Yes, education must be a priority—critical education that is. But much more is needed now. It is time for a revolution in how we govern ourselves and others.


The only way forward is a genuine transformation that replaces our existing extractive punitive regime with coöperative, mutualist, solidaristic, and non-profit enterprises. The legal structure that enables the corporate form—what Katharina Pistor accurately calls the “code of capital”—has to be repealed and replaced with a new economic framework that circulates the wealth generated from production and consumption. By replacing the logic of capital extraction—the extractive logic as Saskia Sassen calls it—with an ethos of equitable distribution, we can also prepare to address the climate crisis after the pandemic is over.336

It is not enough to increase progressive wealth taxes on the billionaires and invest more in public hospitals and public schools, as Piketty recently suggested.337 That will not fundamentally change the Faustian logic and temptations. Instead, and urgently, it is time to replace our system of tournament dirigisme with a new cöoperationism.

This pandemic and economic crash must not prevent us from working together to place ourselves in a better position to deal with the other crisis—climate change—still looming on the horizon. On the contrary, these times call for a legal, political, and economic revolution to ring in a new epoch of coöperationism. This will demand political will. It will not come from our political leaders, so beholden now to corporate contributions. It will have to come from us all united.


In the end, capitalism is a misnomer, and communism a non-starter. Only coöperationism will achieve a just society.

“Capitalist” economies, it was widely believed, were governed by the economic laws of capital: both the strongest proponents of capitalism (the free market economists of the Chicago School) and its staunchest opponents (Marxists and anarchists) held that capital has inherent traits that produce good (or bad) outcomes—that capital, in effect, has a force of its own. This reflected the materialism of Marx: capitalist modes of production necessarily cause increased exploitation and decreased profitability that autonomously destroy capitalism. It was also reflected in the magical thinking of the Chicago School and its precursors going back to Mandeville and Smith: the private vices and greedy pursuit of capital autonomously causes (through the invisible hand) the greatest public virtue.

But capital does not exist as an autonomous thing. It is a creature of the human laws of corporations. It can be privileged or disfavored. There are no independent laws of capital, and even the greedy taste that humans have developed for capital returns are not immutable laws of nature. The “capitalist” crises of accumulation that plague Western post-industrial societies are not an artifact of capital, but rather of tournament dirigisme.

“Communism” is equally misleading and no more promising. The valiant idea of living together in common may possibly work at times for a small commune, but it does not scale up to the level of a large economy. The problem is principally one of scaling. It too produces a form of dirigisme.

The state and these forms of dirigisme—hand in hand with the police state—have taken center stage for too long now. They are, however, merely a historical phase in human history. As Foucault demonstrated in Security, Territory, Population, the concept of the state was born at a certain period (with the theories of raison d’État) and has dominated our conception of governance over the past three or so centuries.338 But before that, there may have been monarchies, or even empires—and after that, there will be coöperation.

It is time to end our various experiments in statism and dirigisme and to embrace a new form of coöperationism. It is time to be guided by the principles of solidarity.

◆ **Input data**
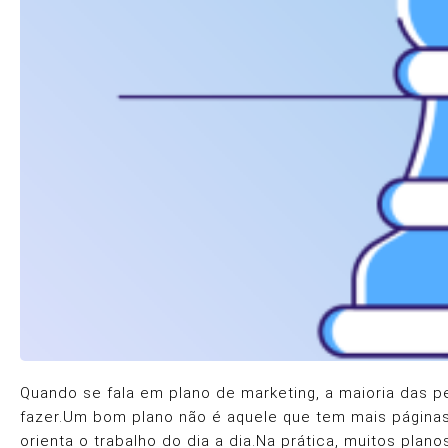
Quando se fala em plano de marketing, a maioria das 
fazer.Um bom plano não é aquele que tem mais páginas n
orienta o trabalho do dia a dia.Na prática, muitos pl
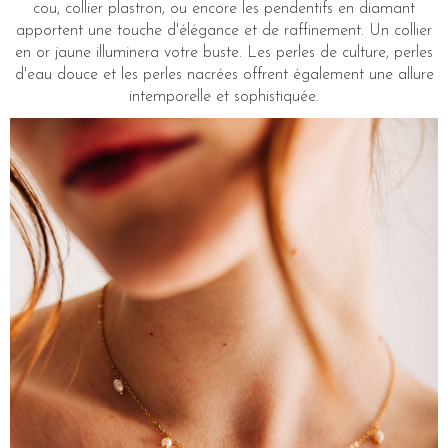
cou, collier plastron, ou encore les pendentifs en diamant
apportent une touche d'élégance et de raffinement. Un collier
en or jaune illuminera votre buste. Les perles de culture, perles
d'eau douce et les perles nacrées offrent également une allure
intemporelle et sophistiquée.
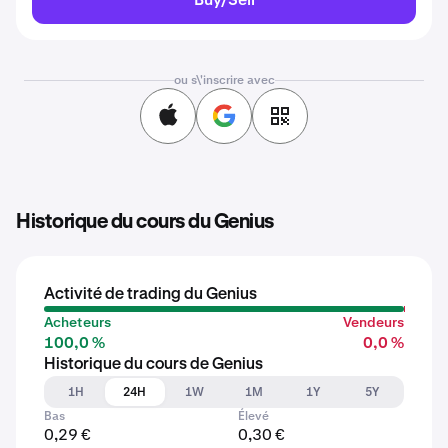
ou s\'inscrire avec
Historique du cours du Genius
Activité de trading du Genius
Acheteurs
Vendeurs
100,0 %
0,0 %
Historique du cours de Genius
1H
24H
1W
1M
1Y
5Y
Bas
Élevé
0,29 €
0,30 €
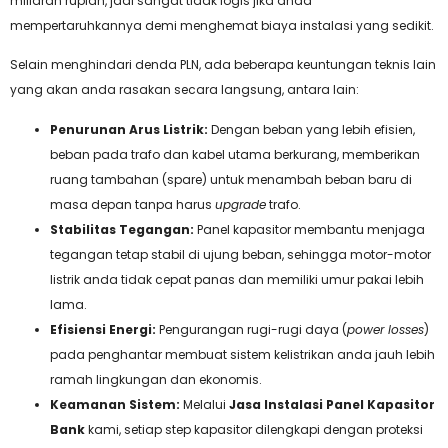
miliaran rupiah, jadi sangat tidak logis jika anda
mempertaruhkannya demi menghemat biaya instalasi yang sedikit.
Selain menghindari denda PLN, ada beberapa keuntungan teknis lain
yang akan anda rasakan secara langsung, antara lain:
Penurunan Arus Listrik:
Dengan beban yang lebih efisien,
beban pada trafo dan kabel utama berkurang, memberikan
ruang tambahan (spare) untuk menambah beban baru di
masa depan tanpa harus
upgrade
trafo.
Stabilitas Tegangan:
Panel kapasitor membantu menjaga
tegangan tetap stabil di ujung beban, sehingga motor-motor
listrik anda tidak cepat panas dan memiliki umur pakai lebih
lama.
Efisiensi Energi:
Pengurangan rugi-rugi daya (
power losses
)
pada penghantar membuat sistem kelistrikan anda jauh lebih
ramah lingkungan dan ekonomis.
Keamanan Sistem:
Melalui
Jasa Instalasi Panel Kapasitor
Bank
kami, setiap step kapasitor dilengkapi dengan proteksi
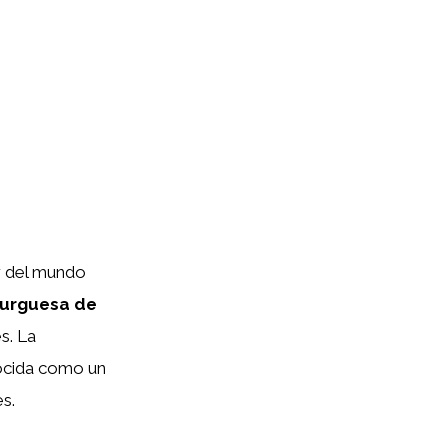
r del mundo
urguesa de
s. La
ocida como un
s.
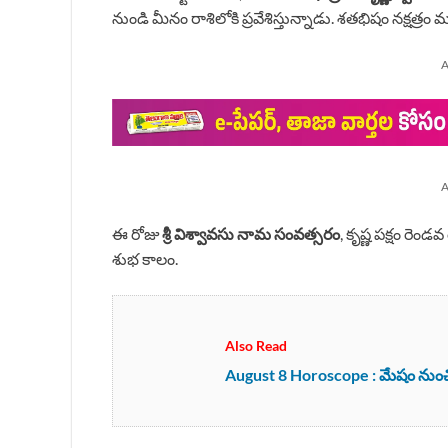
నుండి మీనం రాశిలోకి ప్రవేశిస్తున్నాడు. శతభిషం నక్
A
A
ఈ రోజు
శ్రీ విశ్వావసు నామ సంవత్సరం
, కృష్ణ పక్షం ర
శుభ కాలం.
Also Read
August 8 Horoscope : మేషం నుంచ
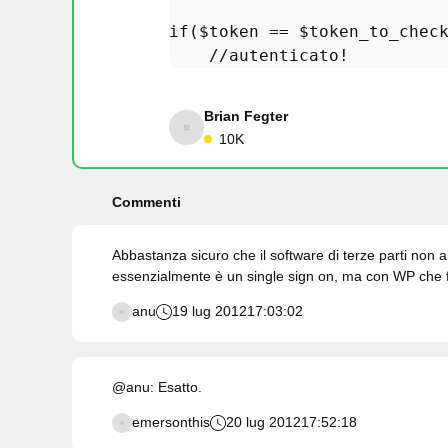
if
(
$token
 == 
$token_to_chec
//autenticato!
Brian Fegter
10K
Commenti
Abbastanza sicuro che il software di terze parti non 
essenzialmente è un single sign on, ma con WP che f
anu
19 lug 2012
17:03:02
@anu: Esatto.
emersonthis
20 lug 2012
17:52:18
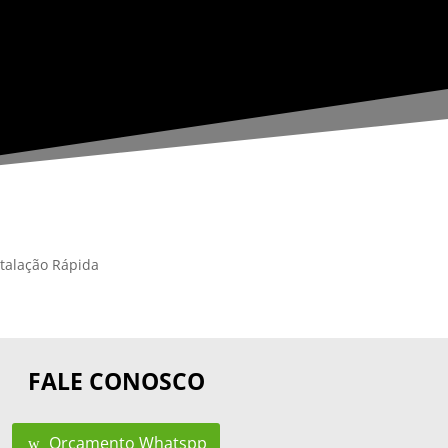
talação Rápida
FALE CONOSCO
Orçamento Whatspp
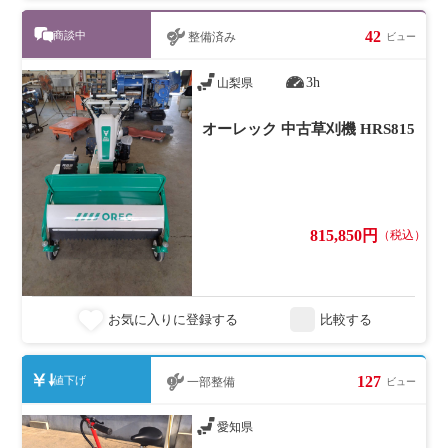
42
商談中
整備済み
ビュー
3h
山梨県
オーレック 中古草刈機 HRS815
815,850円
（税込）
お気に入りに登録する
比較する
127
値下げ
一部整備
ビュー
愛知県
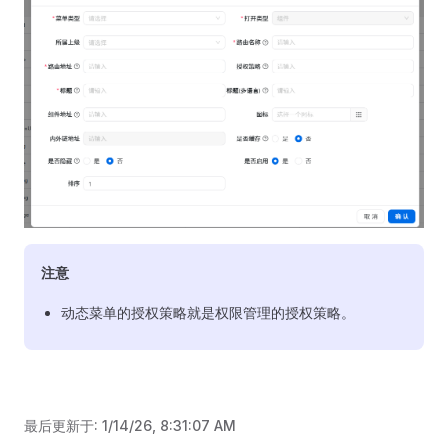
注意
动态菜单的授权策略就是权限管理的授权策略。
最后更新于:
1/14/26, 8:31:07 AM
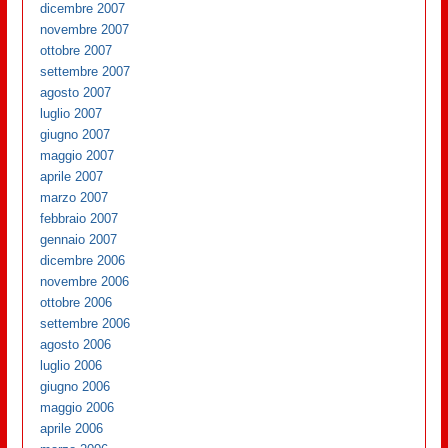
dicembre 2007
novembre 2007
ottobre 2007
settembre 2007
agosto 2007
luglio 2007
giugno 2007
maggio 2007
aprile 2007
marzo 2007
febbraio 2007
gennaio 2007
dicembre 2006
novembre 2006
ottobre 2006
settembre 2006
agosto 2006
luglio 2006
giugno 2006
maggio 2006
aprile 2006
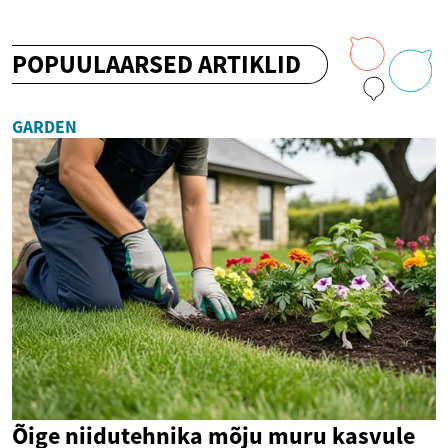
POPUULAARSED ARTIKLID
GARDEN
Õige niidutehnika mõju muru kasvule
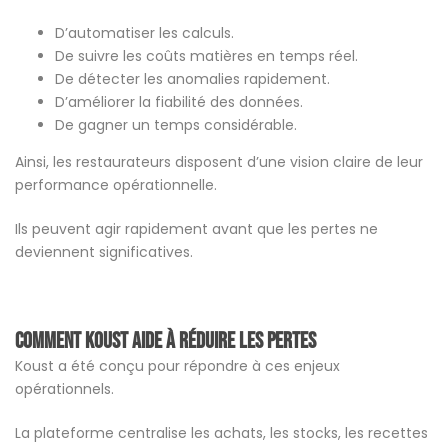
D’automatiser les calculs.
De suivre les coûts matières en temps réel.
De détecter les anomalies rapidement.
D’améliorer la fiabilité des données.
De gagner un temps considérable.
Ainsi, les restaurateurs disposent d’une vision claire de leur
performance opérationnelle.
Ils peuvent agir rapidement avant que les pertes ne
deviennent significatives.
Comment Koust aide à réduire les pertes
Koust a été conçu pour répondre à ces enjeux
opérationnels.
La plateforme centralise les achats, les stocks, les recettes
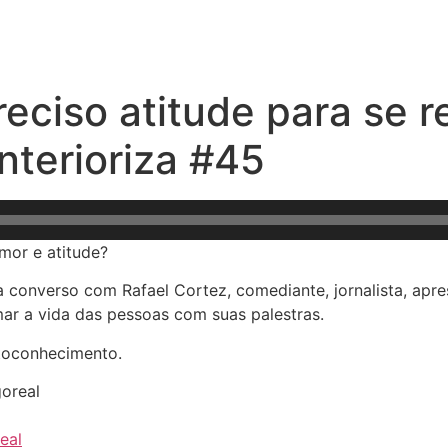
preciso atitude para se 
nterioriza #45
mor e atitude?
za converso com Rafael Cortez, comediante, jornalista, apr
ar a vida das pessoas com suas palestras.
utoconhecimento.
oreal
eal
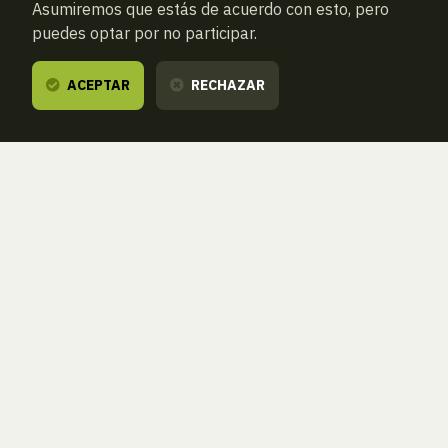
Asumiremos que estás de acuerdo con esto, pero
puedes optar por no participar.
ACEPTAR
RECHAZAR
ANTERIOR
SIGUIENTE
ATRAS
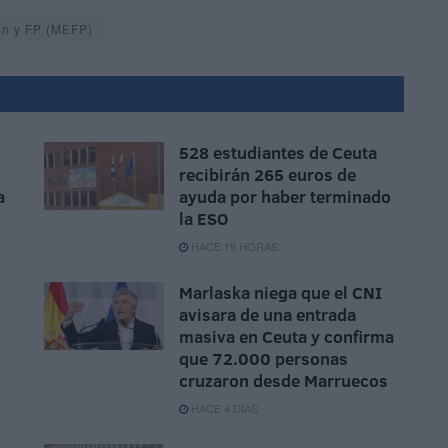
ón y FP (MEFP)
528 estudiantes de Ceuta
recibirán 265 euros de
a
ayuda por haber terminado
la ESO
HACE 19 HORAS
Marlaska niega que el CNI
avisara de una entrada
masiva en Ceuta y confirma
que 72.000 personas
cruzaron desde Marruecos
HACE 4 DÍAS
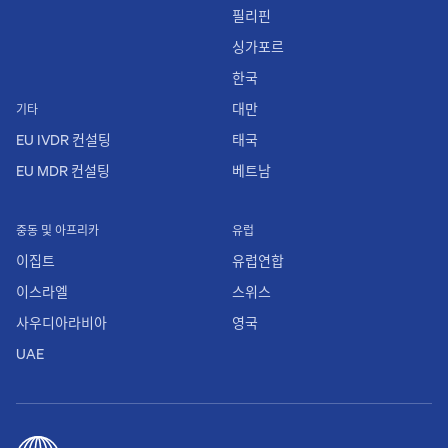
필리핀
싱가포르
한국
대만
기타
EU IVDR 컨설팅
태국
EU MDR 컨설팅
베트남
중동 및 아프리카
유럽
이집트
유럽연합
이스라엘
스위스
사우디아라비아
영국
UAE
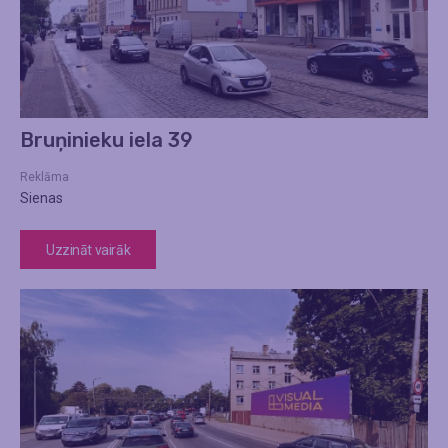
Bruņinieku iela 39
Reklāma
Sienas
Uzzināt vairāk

◆ **Tasks for this exercise**
A – According to the passage on coöperationism, why is communism no more promising than capitalism? Answer in one to three sentences.
B – Rewrite the paragraph of the passage on coöperationism that begins "But capital does not exist as an autonomous thing" as a short bulleted list that keeps its main facts.
C – Reproduce the part of the passage on coöperationism starting with "This pandemic and" and going on through "a just society.".

◆ **Per-task answers**
A – Living together in common may work for a small commune, but it does not scale up to the level of a large economy. Like capitalism, it also produces a form of dirigisme.

B –
- Capital is not an autonomous thing; it is created by the human laws of corporations.
- It can be privileged or disfavored.
- There are no independent laws of capital, and the human appetite for capital returns is not an immutable law of nature.
- The "capitalist" crises of accumulation in Western post-industrial societies come from tournament dirigisme, not from capital.

C –
This pandemic and economic crash must not prevent us from working together to place ourselves in a better position to deal with the other crisis—climate change—still looming on the horizon. On the contrary, these times call for a legal, political, and economic revolution to ring in a new epoch of coöperationism. This will demand political will. It will not come from our political leaders, so beholden now to corporate contributions. It will have to come from us all united.


In the end, capitalism is a misnomer, and communism a non-starter. Only coöperationism will achieve a just society.